13 April, 2016

'Golden age of gas' delivers everything, except cash for Australians

"Mind boggling" amount of money have
transformed Barrow Island.
The once-in-a-lifetime liquefied natural gas boom off the coast of Western Australia will not deliver any significant royalties to the federal government for at least two decades, according to an analysis prepared for the state's government.

One of the companies involved in the boom, Chevron, will in effect be able to pump and sell about 300 million tonnes of Australian LNG before paying any royalties.

The bleak assessment of the $90 billion offshore LNG industry's contribution to the national wealth can be revealed as Prime Minister Malcolm Turnbull and Resources Minister Josh Frydenberg tour Western Australia trumpeting the coming "golden age of gas".

Read Heath Aston’s story in today’s Melbourne Age - “WA gas boom 'will not boost national wealth for decades’.”

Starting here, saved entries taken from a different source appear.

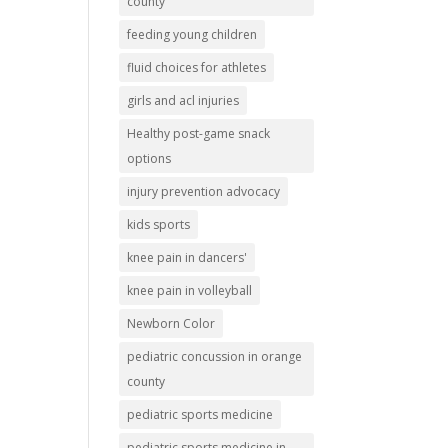
county
feeding young children
fluid choices for athletes
girls and acl injuries
Healthy post-game snack
options
injury prevention advocacy
kids sports
knee pain in dancers'
knee pain in volleyball
Newborn Color
pediatric concussion in orange
county
pediatric sports medicine
pediatric sports medicine in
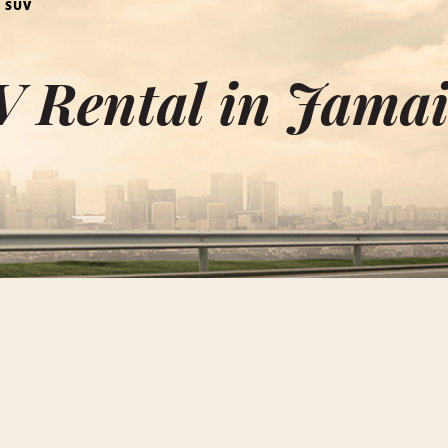
 SUV
V Rental in Jama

(Barrow Island when I was there in the early 1960s was just that, an island rich in it flora and fauna and home (temporary in this case) one fellow who operated a navigational beacon.

You see, as a young man, I worked for the dark-side and the navigational beacon, one of two that located sea-going boats (about 30 metres long) used by a geophysical company that was searching the area for oil and gas. We were dropping supplies off to the lone fellow who manned and maintained the beacon.

That search was obviously not fruitless and now Barrow Island, which has been the place from which Australia has drawn much of its oil, is the focus of what the Australia’s Prime Minister, Malcolm Turnbull, and his Resources Minister, Josh Frydenburg, are calling our “golden age of gas”.

The numbers about what is happening on the island are in the billions (and that’s dollars) and yet it has been revealed that Australia will not see a cent of any royalties from what is happening there for decades.

Should that be true, and it is according to an analysis prepared for the Western Australian Government, then Australia’s governance is in serious disarray and illustrates again that those from the big end of town know which strings to pull to avoid contributing to the public good.

Those extractive companies happily continue to source even more fossil fuels and further put the stability of Earth’s climate system under additional pressure and so worsening the likelihood of humanity escaping catastrophic climate change, and all along, it seems, we allow them to do it, for free, beyond some vague and unsubstantiated promises – Robert McLean.)